Il est sans doute plus prudent de s’imposer au souvenir du mari, puisque celui-ci joue à l’amnésique. Mais quel prétexte avancer qui ne trahirait pas le fait qu’il lui manque parfois quand même un peu ? Laisser tomber un sous-vêtement sur leur balcon et aller le rechercher quand la voisine s’absente, en prétendant avoir mis la lessive à sécher au soleil ? Elle risque d’attendre longtemps, ces deux-là sont si fusionnels !

Cette lune de miel a quelque chose d’affligeant à la longue. Jamais un mot plus haut que l’autre, des dialogues sirupeux cruellement dénués de sel et de piment. À se demander si Milena ne pourrait pas, une fois ou l’autre, sauter un épisode. Ce qui la retient, c’est la crainte que la situation évolue justement ce soir-là. Manquer l’information charnière, l’inévitable point de bascule nécessaire à la compréhension de tout ce qui suivra. Alors elle s’accroche à son fastidieux rôle d’auditrice d’un premier acte qui n’en finit pas de s’étaler.

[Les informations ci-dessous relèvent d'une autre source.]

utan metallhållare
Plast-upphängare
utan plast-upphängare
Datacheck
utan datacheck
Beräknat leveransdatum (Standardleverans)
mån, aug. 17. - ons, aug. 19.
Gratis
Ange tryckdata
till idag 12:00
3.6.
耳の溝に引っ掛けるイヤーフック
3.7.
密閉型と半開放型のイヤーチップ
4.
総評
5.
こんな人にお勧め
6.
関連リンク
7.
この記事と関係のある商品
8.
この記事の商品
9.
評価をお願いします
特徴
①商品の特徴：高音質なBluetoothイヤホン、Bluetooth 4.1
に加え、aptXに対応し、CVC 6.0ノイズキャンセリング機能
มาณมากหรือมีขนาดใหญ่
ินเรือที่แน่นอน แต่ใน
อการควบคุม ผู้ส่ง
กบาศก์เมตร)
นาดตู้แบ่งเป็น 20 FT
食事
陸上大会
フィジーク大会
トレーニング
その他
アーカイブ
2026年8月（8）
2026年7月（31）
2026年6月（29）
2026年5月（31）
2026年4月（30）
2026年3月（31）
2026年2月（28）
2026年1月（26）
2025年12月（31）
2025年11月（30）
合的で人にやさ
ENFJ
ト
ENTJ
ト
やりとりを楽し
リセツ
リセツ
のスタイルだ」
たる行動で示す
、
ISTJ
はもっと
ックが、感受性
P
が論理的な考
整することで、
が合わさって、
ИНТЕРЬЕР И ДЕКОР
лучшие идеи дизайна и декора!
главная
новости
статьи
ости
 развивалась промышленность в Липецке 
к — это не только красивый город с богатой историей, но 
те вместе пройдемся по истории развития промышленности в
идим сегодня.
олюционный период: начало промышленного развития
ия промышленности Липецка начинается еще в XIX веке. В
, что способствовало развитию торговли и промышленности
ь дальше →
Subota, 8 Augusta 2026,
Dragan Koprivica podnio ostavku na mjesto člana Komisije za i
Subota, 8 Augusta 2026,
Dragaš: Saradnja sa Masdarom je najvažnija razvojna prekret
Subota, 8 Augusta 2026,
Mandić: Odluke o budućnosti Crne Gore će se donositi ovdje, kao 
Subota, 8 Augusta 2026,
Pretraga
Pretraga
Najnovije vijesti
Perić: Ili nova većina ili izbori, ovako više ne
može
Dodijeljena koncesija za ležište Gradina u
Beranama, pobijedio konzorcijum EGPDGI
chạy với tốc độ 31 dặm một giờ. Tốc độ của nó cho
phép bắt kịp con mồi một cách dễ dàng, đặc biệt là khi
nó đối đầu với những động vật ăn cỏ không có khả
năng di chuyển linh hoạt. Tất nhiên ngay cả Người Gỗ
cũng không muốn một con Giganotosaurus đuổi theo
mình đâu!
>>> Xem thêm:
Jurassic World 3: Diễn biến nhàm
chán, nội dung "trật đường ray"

Le coup de théâtre la prend de court. Elle ne s’attendait pas à les croiser au bas de l’immeuble, à sortir pile à l’instant où ils rentrent, dans une configuration qui oblige son mari à lui tenir la porte. Il a le bras posé sur l’épaule de l’autre et la serre contre lui comme il serrait Milena autrefois, même pas l’air mal à l’aise, rien dans son attitude ne trahit le fait qu’il connaît Milena, la scène se déroule en quelques secondes et le regard de Milena est tellement happé par le mari que l’intruse a déjà tourné la tête quand elle songe à la dévisager, tout ce qu’elle a le temps d’apercevoir, c’est un ventre proéminent qui lui tord les boyaux. Et réveille son instinct maternel en même temps que son indignation. Cette salope n’a pas eu comme elle la décence d’attendre que son mari soit adulte.

 

Celui-ci lui revient trois mois plus tard. Père, veuf et effondré. Tellement qu’il a pris vingt ans. Passé sans transition d’adolescent à vieillard. La voisine s’est écroulée la veille, après le repas. Elle n’a même pas eu le temps de remercier pour le cake à la rhubarbe trouvé sur son pallier. Aux urgences, ils n’ont pu que constater le décès. Rarement avait-on vu calculs rénaux si foudroyants. Milena le laisse tout de suite entrer. Tant pis pour ses résolutions, il fait trop pitié, la paternité ne lui réussit pas. Et puis ça lui permettra d’aller jeter tout de suite le reste du cake. De toute façon, elle n’est plus à un écart près, elle qui s’était aussi interdit toute intervention dans le scénario.